Georgia Rep. Mack Jackson, D-Sandersville, looks at a map of proposed state House districts before a House hearing, Nov. 29, 2023, at the state Capitol in Atlanta.
Jeff Amy | AP
A federal judge on Wednesday upheld new Georgia congressional and legislative voting districts that protected Republican partisan advantages, saying the creation of new majority-Black voting districts set up illegal minority vote dilution that led him to order the maps to be redrawn.
United States District Judge Steve Jones, in three separate but similar orders, rejected claims that the new maps did not do enough to help Black voters. Jones said he can’t interfere with legislative options, even as Republicans move to protect their power. The maps were redrawn during a recent special session of the legislature after Jones ruled in October that an earlier set of maps illegally disadvantaged Black voters.
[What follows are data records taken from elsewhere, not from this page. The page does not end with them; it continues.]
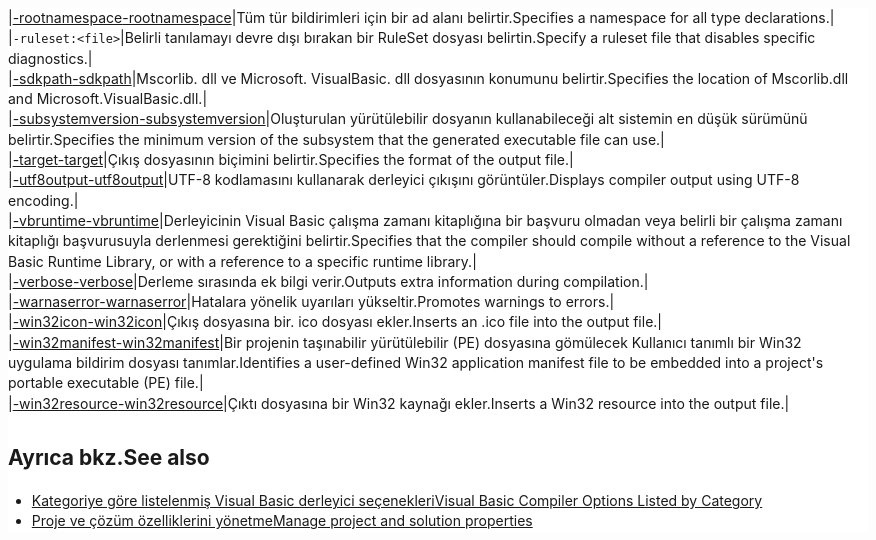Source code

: |[<span data-ttu-id="d77ae-205">-rootnamespace</span><span class="sxs-lookup"><span data-stu-id="d77ae-205">-rootnamespace</span></span>](../../../visual-basic/reference/command-line-compiler/rootnamespace.md)|<span data-ttu-id="d77ae-206">Tüm tür bildirimleri için bir ad alanı belirtir.</span><span class="sxs-lookup"><span data-stu-id="d77ae-206">Specifies a namespace for all type declarations.</span></span>|  
|`-ruleset:<file>`|<span data-ttu-id="d77ae-207">Belirli tanılamayı devre dışı bırakan bir RuleSet dosyası belirtin.</span><span class="sxs-lookup"><span data-stu-id="d77ae-207">Specify a ruleset file that disables specific diagnostics.</span></span>|  
|[<span data-ttu-id="d77ae-208">-sdkpath</span><span class="sxs-lookup"><span data-stu-id="d77ae-208">-sdkpath</span></span>](../../../visual-basic/reference/command-line-compiler/sdkpath.md)|<span data-ttu-id="d77ae-209">Mscorlib. dll ve Microsoft. VisualBasic. dll dosyasının konumunu belirtir.</span><span class="sxs-lookup"><span data-stu-id="d77ae-209">Specifies the location of Mscorlib.dll and Microsoft.VisualBasic.dll.</span></span>|  
|[<span data-ttu-id="d77ae-210">-subsystemversion</span><span class="sxs-lookup"><span data-stu-id="d77ae-210">-subsystemversion</span></span>](../../../visual-basic/reference/command-line-compiler/subsystemversion.md)|<span data-ttu-id="d77ae-211">Oluşturulan yürütülebilir dosyanın kullanabileceği alt sistemin en düşük sürümünü belirtir.</span><span class="sxs-lookup"><span data-stu-id="d77ae-211">Specifies the minimum version of the subsystem that the generated executable file can use.</span></span>|  
|[<span data-ttu-id="d77ae-212">-target</span><span class="sxs-lookup"><span data-stu-id="d77ae-212">-target</span></span>](../../../visual-basic/reference/command-line-compiler/target.md)|<span data-ttu-id="d77ae-213">Çıkış dosyasının biçimini belirtir.</span><span class="sxs-lookup"><span data-stu-id="d77ae-213">Specifies the format of the output file.</span></span>|  
|[<span data-ttu-id="d77ae-214">-utf8output</span><span class="sxs-lookup"><span data-stu-id="d77ae-214">-utf8output</span></span>](../../../visual-basic/reference/command-line-compiler/utf8output.md)|<span data-ttu-id="d77ae-215">UTF-8 kodlamasını kullanarak derleyici çıkışını görüntüler.</span><span class="sxs-lookup"><span data-stu-id="d77ae-215">Displays compiler output using UTF-8 encoding.</span></span>|  
|[<span data-ttu-id="d77ae-216">-vbruntime</span><span class="sxs-lookup"><span data-stu-id="d77ae-216">-vbruntime</span></span>](../../../visual-basic/reference/command-line-compiler/vbruntime.md)|<span data-ttu-id="d77ae-217">Derleyicinin Visual Basic çalışma zamanı kitaplığına bir başvuru olmadan veya belirli bir çalışma zamanı kitaplığı başvurusuyla derlenmesi gerektiğini belirtir.</span><span class="sxs-lookup"><span data-stu-id="d77ae-217">Specifies that the compiler should compile without a reference to the Visual Basic Runtime Library, or with a reference to a specific runtime library.</span></span>|  
|[<span data-ttu-id="d77ae-218">-verbose</span><span class="sxs-lookup"><span data-stu-id="d77ae-218">-verbose</span></span>](../../../visual-basic/reference/command-line-compiler/verbose.md)|<span data-ttu-id="d77ae-219">Derleme sırasında ek bilgi verir.</span><span class="sxs-lookup"><span data-stu-id="d77ae-219">Outputs extra information during compilation.</span></span>|  
|[<span data-ttu-id="d77ae-220">-warnaserror</span><span class="sxs-lookup"><span data-stu-id="d77ae-220">-warnaserror</span></span>](../../../visual-basic/reference/command-line-compiler/warnaserror.md)|<span data-ttu-id="d77ae-221">Hatalara yönelik uyarıları yükseltir.</span><span class="sxs-lookup"><span data-stu-id="d77ae-221">Promotes warnings to errors.</span></span>|  
|[<span data-ttu-id="d77ae-222">-win32icon</span><span class="sxs-lookup"><span data-stu-id="d77ae-222">-win32icon</span></span>](../../../visual-basic/reference/command-line-compiler/win32icon.md)|<span data-ttu-id="d77ae-223">Çıkış dosyasına bir. ico dosyası ekler.</span><span class="sxs-lookup"><span data-stu-id="d77ae-223">Inserts an .ico file into the output file.</span></span>|  
|[<span data-ttu-id="d77ae-224">-win32manifest</span><span class="sxs-lookup"><span data-stu-id="d77ae-224">-win32manifest</span></span>](../../../visual-basic/reference/command-line-compiler/win32manifest.md)|<span data-ttu-id="d77ae-225">Bir projenin taşınabilir yürütülebilir (PE) dosyasına gömülecek Kullanıcı tanımlı bir Win32 uygulama bildirim dosyası tanımlar.</span><span class="sxs-lookup"><span data-stu-id="d77ae-225">Identifies a user-defined Win32 application manifest file to be embedded into a project's portable executable (PE) file.</span></span>|  
|[<span data-ttu-id="d77ae-226">-win32resource</span><span class="sxs-lookup"><span data-stu-id="d77ae-226">-win32resource</span></span>](../../../visual-basic/reference/command-line-compiler/win32resource.md)|<span data-ttu-id="d77ae-227">Çıktı dosyasına bir Win32 kaynağı ekler.</span><span class="sxs-lookup"><span data-stu-id="d77ae-227">Inserts a Win32 resource into the output file.</span></span>|  
  
## <a name="see-also"></a><span data-ttu-id="d77ae-228">Ayrıca bkz.</span><span class="sxs-lookup"><span data-stu-id="d77ae-228">See also</span></span>

- [<span data-ttu-id="d77ae-229">Kategoriye göre listelenmiş Visual Basic derleyici seçenekleri</span><span class="sxs-lookup"><span data-stu-id="d77ae-229">Visual Basic Compiler Options Listed by Category</span></span>](../../../visual-basic/reference/command-line-compiler/compiler-options-listed-by-category.md)
- [<span data-ttu-id="d77ae-230">Proje ve çözüm özelliklerini yönetme</span><span class="sxs-lookup"><span data-stu-id="d77ae-230">Manage project and solution properties</span></span>](/visualstudio/ide/managing-project-and-solution-properties)
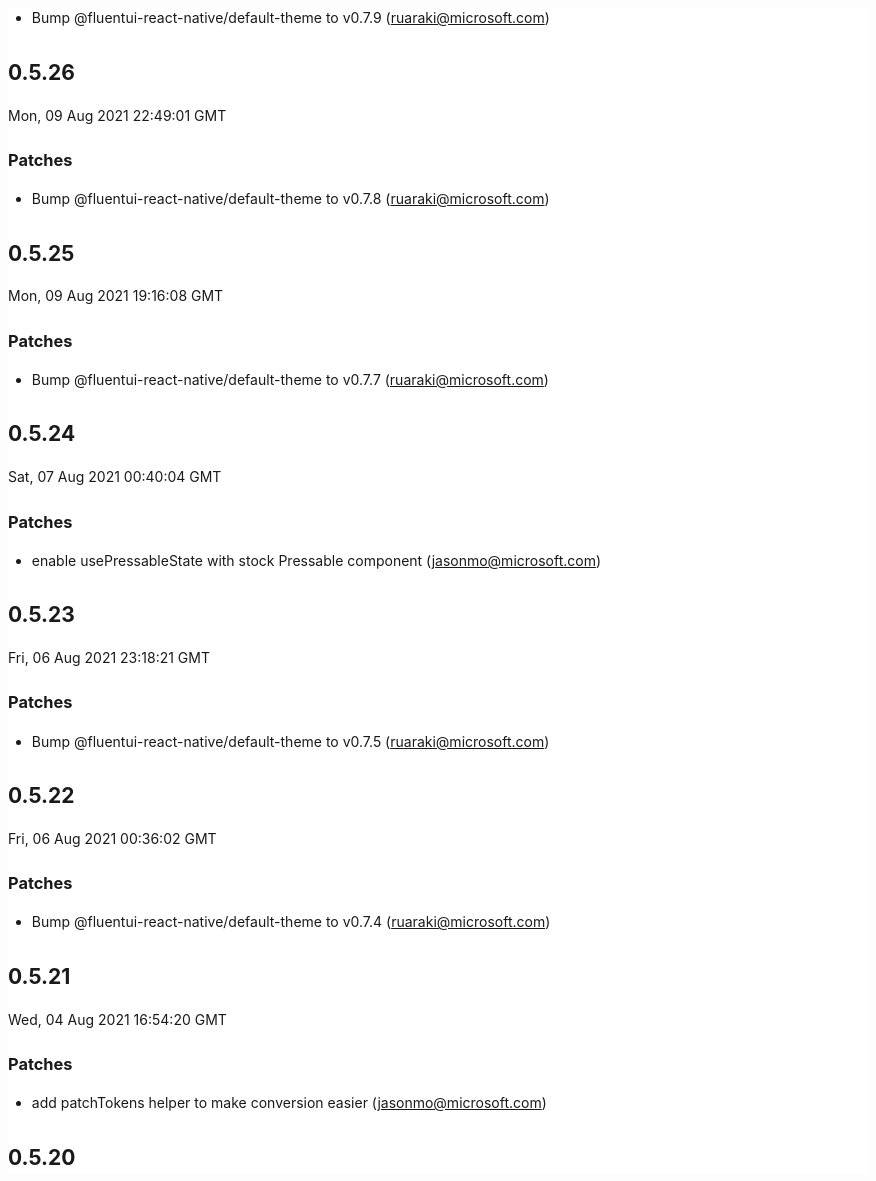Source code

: - Bump @fluentui-react-native/default-theme to v0.7.9 (ruaraki@microsoft.com)

## 0.5.26

Mon, 09 Aug 2021 22:49:01 GMT

### Patches

- Bump @fluentui-react-native/default-theme to v0.7.8 (ruaraki@microsoft.com)

## 0.5.25

Mon, 09 Aug 2021 19:16:08 GMT

### Patches

- Bump @fluentui-react-native/default-theme to v0.7.7 (ruaraki@microsoft.com)

## 0.5.24

Sat, 07 Aug 2021 00:40:04 GMT

### Patches

- enable usePressableState with stock Pressable component (jasonmo@microsoft.com)

## 0.5.23

Fri, 06 Aug 2021 23:18:21 GMT

### Patches

- Bump @fluentui-react-native/default-theme to v0.7.5 (ruaraki@microsoft.com)

## 0.5.22

Fri, 06 Aug 2021 00:36:02 GMT

### Patches

- Bump @fluentui-react-native/default-theme to v0.7.4 (ruaraki@microsoft.com)

## 0.5.21

Wed, 04 Aug 2021 16:54:20 GMT

### Patches

- add patchTokens helper to make conversion easier (jasonmo@microsoft.com)

## 0.5.20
The approval of the maps sets the stage for them to be used in the upcoming elections in 2024. They are likely to maintain the same 9-5 Republican majority in Georgia’s 14 congressional seats, while also maintaining majorities of the GOP in the state Senate and House.
The maps added Black-majority districts that Jones placed the order in October, including one in Congress, two in the state Senate and five in the state House. But they would radically reconfigure some Democratic-held districts without Black majorities, including Democratic US Rep. 7th District. Lucy McBath in the suburbs of Atlanta.
McBath promised to stay in the House. “I will not let the Republicans decide if my time in Congress is up,” he wrote in a fundraising email Thursday. But that means he will likely have to seek to run in a new district for a second straight election, after Republicans kicked him out of the district he originally won.